Written tasks:
(a) Please copy the passage of the forum post on switch statements between "If by ‘passing" and "fallthrough is intentional.", inclusive.
(b) Continue the forum post on switch statements from its final sentence.

*** Source excerpt ***

In regard to switches:

If by ‘passing through’ you’re referring to case fallthrough,
allowing cases to fall through is actually heavily frowned upon and a lot of languages don’t allow it because of the problems it can cause.

C# requires the break; and gives a compiler error if you don’t have it.
Functional languages use something called pattern matching that behaves similarly but has more uses than just a direct comparison.

Fallthrough is enough of a problem that most compilers warn you if you try to do it and C++17 introduced a new attribute (the [[fallthrough]] attribute @filmote mentioned) to make it more obvious when fallthrough is intentional.

Realistically break; ought to be the default behaviour and there ought to be an optional fallthrough; statement, but it’s too late to change it now.
(And once again, this is something C++ inherited from C, so I blame C. :P)

Part of the original intent of switch statements is that they could be optimised as jump tables (as @Prototype mentioned), which are much faster and more efficient than a chain of comparisons.
However, this isn’t always possible and isn’t always done.
(I’m under the impression that GCC compiling for AVR won’t actually generate jump tables, but only based on anecdotal evidence.)

Sometimes it will compile to a lookup table instead.

*** Data rows ***

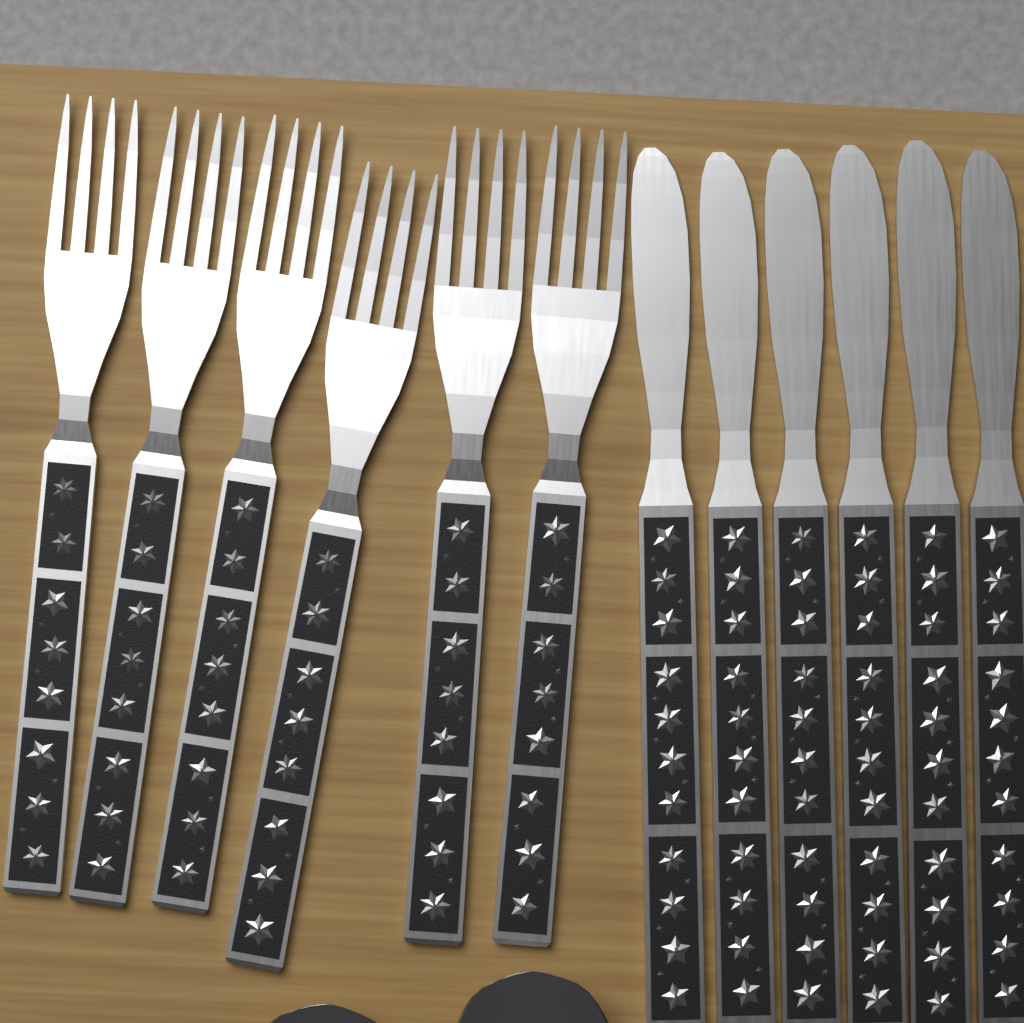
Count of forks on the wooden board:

***
*** Data rows ***

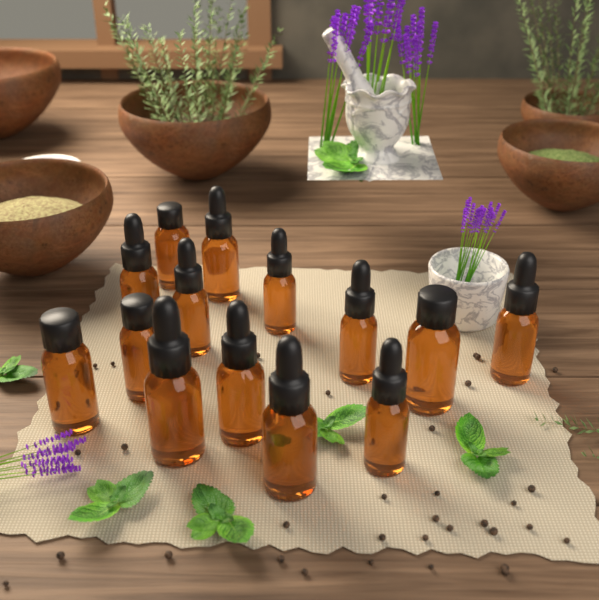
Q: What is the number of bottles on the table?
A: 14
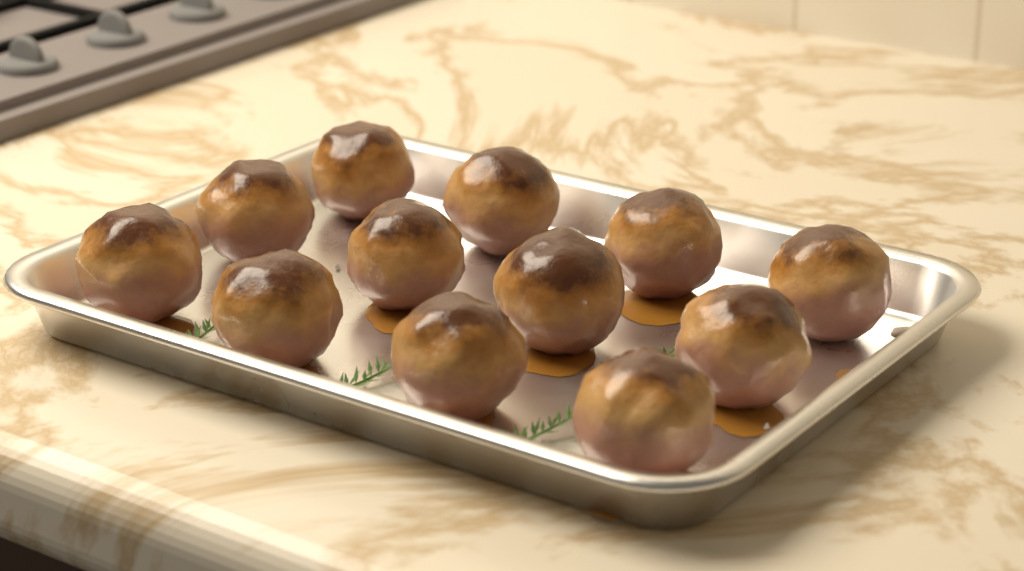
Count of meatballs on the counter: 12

***

Written responses:
(a)
If by ‘passing through’ you’re referring to case fallthrough,
allowing cases to fall through is actually heavily frowned upon and a lot of languages don’t allow it because of the problems it can cause.

C# requires the break; and gives a compiler error if you don’t have it.
Functional languages use something called pattern matching that behaves similarly but has more uses than just a direct comparison.

Fallthrough is enough of a problem that most compilers warn you if you try to do it and C++17 introduced a new attribute (the [[fallthrough]] attribute @filmote mentioned) to make it more obvious when fallthrough is intentional.

(b)
I.e. if the variable being tested is an integer or an enumeration and all the values in the case labels are sequential then the compiler may decide to create an array and use an array index instead.

Of course that’s something the programmer could do manually as well, and sometimes the programmer can do a better job of it, but sometimes it’s easier to let the compiler decide when to do that.

I’m almost certain that GCC compiling for AVR will generate these because I’ve manually replaced switches with lookup tables when trying to save memory and found that the memory usage didn’t change, implying that the compiler had already done so.

Even when no optimisations are possible, switch statements are typically much easier to read than a long chain of if statements.
With a chain of if statements it’s easy to be caught out when one of the tests suddenly isn’t an equality test.
With a switch the rules are easier to understand.

To be technical, it’s more of a declarative construct than a procedural construct.


I won’t say I never use nested ifs,
but I agree that breaking early using an inversed condition often results in more readable code,
and it’s something I try to do when I can.

One of the most accessible examples is:

if(!arduboy.nextFrame())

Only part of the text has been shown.